- EXERCISE DETAILS: Retype the text from all of the data below word for word, leaving out the pictures.

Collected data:
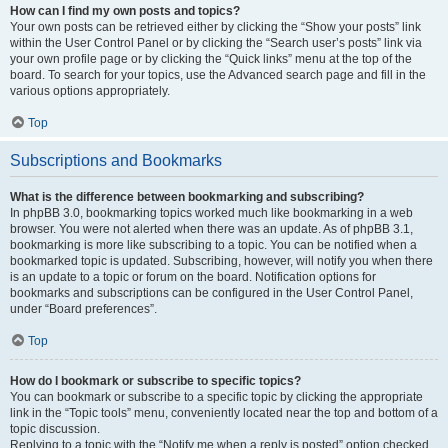
How can I find my own posts and topics?
Your own posts can be retrieved either by clicking the “Show your posts” link
within the User Control Panel or by clicking the “Search user’s posts” link via
your own profile page or by clicking the “Quick links” menu at the top of the
board. To search for your topics, use the Advanced search page and fill in the
various options appropriately.
Top
Subscriptions and Bookmarks
What is the difference between bookmarking and subscribing?
In phpBB 3.0, bookmarking topics worked much like bookmarking in a web
browser. You were not alerted when there was an update. As of phpBB 3.1,
bookmarking is more like subscribing to a topic. You can be notified when a
bookmarked topic is updated. Subscribing, however, will notify you when there
is an update to a topic or forum on the board. Notification options for
bookmarks and subscriptions can be configured in the User Control Panel,
under “Board preferences”.
Top
How do I bookmark or subscribe to specific topics?
You can bookmark or subscribe to a specific topic by clicking the appropriate
link in the “Topic tools” menu, conveniently located near the top and bottom of a
topic discussion.
Replying to a topic with the “Notify me when a reply is posted” option checked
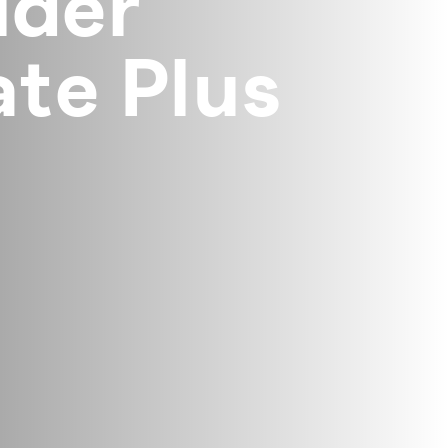
lder
te Plus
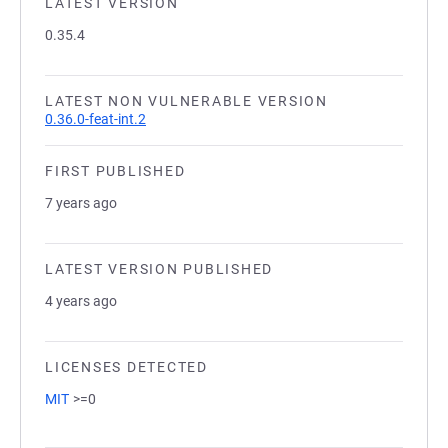
LATEST VERSION
0.35.4
LATEST NON VULNERABLE VERSION
0.36.0-feat-int.2
FIRST PUBLISHED
7 years ago
LATEST VERSION PUBLISHED
4 years ago
LICENSES DETECTED
MIT
>=0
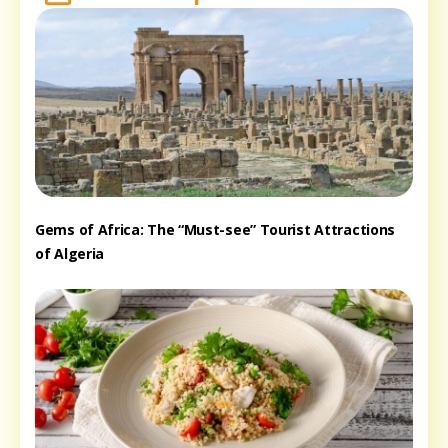
Gems of Africa: The “Must-see” Tourist Attractions
of Algeria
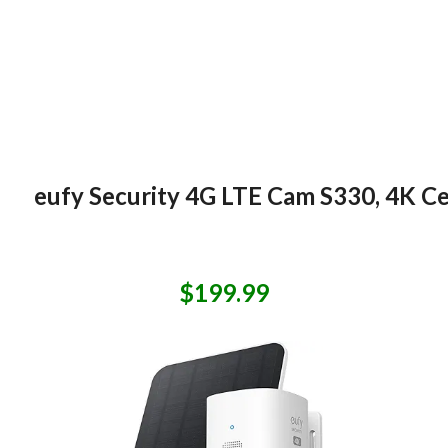
eufy Security 4G LTE Cam S330, 4K Cel
$199.99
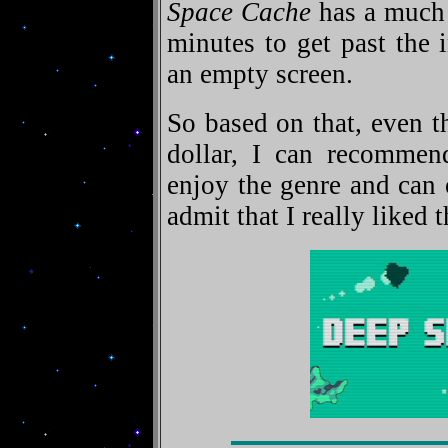
Space Cache
has a much t
minutes to get past the 
an empty screen.
So based on that, even t
dollar, I can recommen
enjoy the genre and can 
admit that I really liked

- ANSWER FOR THIS EXERCISE:
How can I find my own posts and topics?
Your own posts can be retrieved either by clicking the “Show your posts” link
within the User Control Panel or by clicking the “Search user’s posts” link via
your own profile page or by clicking the “Quick links” menu at the top of the
board. To search for your topics, use the Advanced search page and fill in the
various options appropriately.
Top
Subscriptions and Bookmarks
What is the difference between bookmarking and subscribing?
In phpBB 3.0, bookmarking topics worked much like bookmarking in a web
browser. You were not alerted when there was an update. As of phpBB 3.1,
bookmarking is more like subscribing to a topic. You can be notified when a
bookmarked topic is updated. Subscribing, however, will notify you when there
is an update to a topic or forum on the board. Notification options for
bookmarks and subscriptions can be configured in the User Control Panel,
under “Board preferences”.
Top
How do I bookmark or subscribe to specific topics?
You can bookmark or subscribe to a specific topic by clicking the appropriate
link in the “Topic tools” menu, conveniently located near the top and bottom of a
topic discussion.
Replying to a topic with the “Notify me when a reply is posted” option checked
lder
te Plus
LATEST VERSION
0.35.4
LATEST NON VULNERABLE VERSION
0.36.0-feat-int.2
FIRST PUBLISHED
7 years ago
LATEST VERSION PUBLISHED
4 years ago
LICENSES DETECTED
MIT
>=0
Gems of Africa: The “Must-see” Tourist Attractions
of Algeria
eufy Security 4G LTE Cam S330, 4K Cel
$199.99
Space Cache
has a much t
minutes to get past the 
an empty screen.
So based on that, even t
dollar, I can recommen
enjoy the genre and can 
admit that I really liked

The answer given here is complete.